FRAGMENTO PROPORCIONADO:
******************************

Y no es que hubiera una pandemia que afectará a perros y gatos, sus dueños traían a sus mascotas sanas para ser sacrificadas. Hasta 400.000 mascotas tuvieron un prematuro final a manos de veterinarios. Los centros, que no estaban preparados para este afluente, pronto se quedaron sin los medios necesarios para dar ofrecer muerte piadosa. Pronto los cadáveres de los animales se amontonaron, esperando su turno para ser incinerados.

En tiempos de paz, nos cuesta creer que tal salvajada sea posible. Pero debemos ponernos en la piel de los ingleses. Recordemos que, apenas veinte años atrás, los ingleses habían padecido la Gran Guerra, y conocían las consecuencias que habían sufrido sus mascotas. La comida escaseó y apenas tenían para alimentarse ellos mismos. Además, en caso de evacuaciones o traslados de la población, no les dejarían llevar con ellos a sus queridos amigos peludos. Así, queriendo ahorrar las miserias de la guerra a sus queridas mascotas, tomaron tan difícil decisión.

Todo esto sucedió durante la primera semana de la Segunda Guerra Mundial, un hecho que tras cinco años de horrores, quedó prácticamente olvidado. Algunos dueños optaron por abandonar a sus mascotas, creyendo que así les daban una oportunidad. Esta práctica fue duramente criticada, ya que muchos de ellos conservaron a sus mascotas, y como miembros de su familia, fueron evacuados y compartieron la suerte de sus amos. Algunos incluso, murieron junto a sus familiares humanos bajo los bombardeos. Otros más afortunados sobrevivieron a la guerra. De una manera u otra, estuvieron juntos hasta el final.

Durante las siguientes semanas de la guerra continuaron los sacrificios, hasta llegar a la triste cifra de 700.000 víctimas. Al finalizar la guerra se probó que los sacrificios habían sido exagerados. La situación de Inglaterra en lo referente a suministros no llegó a ser tan dramática. Los dueños de las mascotas sacrificadas protestaron contra el gobierno por haber creado la falsa historia que los condujo a la masacre.

En contrapunto, encontramos héroes como la sociedad Battersea Dogs and Cats, una protectora animal que rescató a muchos animales abandonados por sus dueños durante ese periodo. Gracias al apadrinamiento de Nina Douglas, duquesa de Hamilton, se crearon santuarios donde cientos de miles de mascotas fueron cuidadas durante años. También cabe mencionar a los animales que fueron utilizados para la guerra, forzados a participar en el conflicto. Caballos, elefantes y camellos transportaban a hombres y provisiones, las palomas llevaban mensajes; los perros seguían a los enemigos y protegían a las tropas. En ocasiones, se enfrentaron al cruel destino de inmolarse en los ataques contra los tanques.

******************************

EJERCICIOS:
- 1) Responde según el fragmento:
(a) ¿A qué cifra de víctimas se llegó en las semanas siguientes de la guerra?
(b) ¿En qué semana de la Segunda Guerra Mundial sucedió todo esto?
(c) ¿Quién apadrinó la creación de los santuarios?
- 2) Indica si cada afirmación coincide con el fragmento y cita las palabras que lo deciden:
(a) Al terminar la guerra se demostró que los sacrificios habían sido exagerados.
(b) Las palomas se usaron para llevar mensajes.
(c) Los ingleses desconocían lo que habían sufrido sus mascotas en la Gran Guerra.
- 3) Reproduce sin cambios la parte del fragmento que empieza en las palabras "En tiempos de" y termina después de "tan difícil decisión.".

******************************

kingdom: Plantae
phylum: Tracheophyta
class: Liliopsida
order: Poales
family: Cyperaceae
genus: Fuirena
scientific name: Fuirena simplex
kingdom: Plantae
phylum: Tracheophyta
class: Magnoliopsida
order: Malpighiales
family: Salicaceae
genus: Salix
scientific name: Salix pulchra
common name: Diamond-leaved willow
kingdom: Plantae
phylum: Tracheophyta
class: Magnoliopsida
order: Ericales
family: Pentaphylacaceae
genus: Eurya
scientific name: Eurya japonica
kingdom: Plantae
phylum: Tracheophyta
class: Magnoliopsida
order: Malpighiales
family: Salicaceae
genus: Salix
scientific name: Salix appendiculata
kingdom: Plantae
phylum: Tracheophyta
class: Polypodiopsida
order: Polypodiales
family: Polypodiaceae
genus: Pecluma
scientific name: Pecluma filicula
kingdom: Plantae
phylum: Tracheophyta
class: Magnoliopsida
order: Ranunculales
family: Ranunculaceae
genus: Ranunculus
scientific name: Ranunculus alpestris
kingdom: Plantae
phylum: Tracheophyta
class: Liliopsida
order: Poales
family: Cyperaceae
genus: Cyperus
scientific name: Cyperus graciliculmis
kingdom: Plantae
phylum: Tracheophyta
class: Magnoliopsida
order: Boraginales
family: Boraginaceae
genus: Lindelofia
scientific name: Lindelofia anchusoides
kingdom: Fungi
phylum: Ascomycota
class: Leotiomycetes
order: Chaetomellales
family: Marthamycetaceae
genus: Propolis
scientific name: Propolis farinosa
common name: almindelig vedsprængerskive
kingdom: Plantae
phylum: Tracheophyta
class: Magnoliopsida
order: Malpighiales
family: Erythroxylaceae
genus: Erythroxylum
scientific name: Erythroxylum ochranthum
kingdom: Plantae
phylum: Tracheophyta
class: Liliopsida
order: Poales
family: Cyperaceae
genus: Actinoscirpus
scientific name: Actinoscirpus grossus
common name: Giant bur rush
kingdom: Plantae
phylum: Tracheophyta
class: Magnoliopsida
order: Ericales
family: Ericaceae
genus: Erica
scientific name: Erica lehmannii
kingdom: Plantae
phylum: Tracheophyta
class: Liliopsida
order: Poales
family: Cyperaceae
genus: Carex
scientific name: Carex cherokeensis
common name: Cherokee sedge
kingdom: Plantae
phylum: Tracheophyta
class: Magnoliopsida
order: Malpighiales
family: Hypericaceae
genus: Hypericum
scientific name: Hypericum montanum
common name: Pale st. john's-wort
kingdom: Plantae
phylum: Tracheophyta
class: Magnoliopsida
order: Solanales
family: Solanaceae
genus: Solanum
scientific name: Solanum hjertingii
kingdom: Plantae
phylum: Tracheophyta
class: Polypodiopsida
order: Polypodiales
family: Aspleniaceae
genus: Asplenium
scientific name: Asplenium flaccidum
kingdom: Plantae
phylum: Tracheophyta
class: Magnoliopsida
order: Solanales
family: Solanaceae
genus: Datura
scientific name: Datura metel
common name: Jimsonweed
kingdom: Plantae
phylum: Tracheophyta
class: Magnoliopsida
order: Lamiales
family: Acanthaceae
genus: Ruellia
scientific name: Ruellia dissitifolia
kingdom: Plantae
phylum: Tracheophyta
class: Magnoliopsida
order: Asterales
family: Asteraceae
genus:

******************************

RESPUESTAS:
- 1)
(a) 700.000 víctimas.
(b) En la primera semana.
(c) Nina Douglas, duquesa de Hamilton.

- 2)
(a) Sí: "Al finalizar la guerra se probó que los sacrificios habían sido exagerados."
(b) Sí: "las palomas llevaban mensajes".
(c) No: "conocían las consecuencias que habían sufrido sus mascotas".

- 3)
En tiempos de paz, nos cuesta creer que tal salvajada sea posible. Pero debemos ponernos en la piel de los ingleses. Recordemos que, apenas veinte años atrás, los ingleses habían padecido la Gran Guerra, y conocían las consecuencias que habían sufrido sus mascotas. La comida escaseó y apenas tenían para alimentarse ellos mismos. Además, en caso de evacuaciones o traslados de la población, no les dejarían llevar con ellos a sus queridos amigos peludos. Así, queriendo ahorrar las miserias de la guerra a sus queridas mascotas, tomaron tan difícil decisión.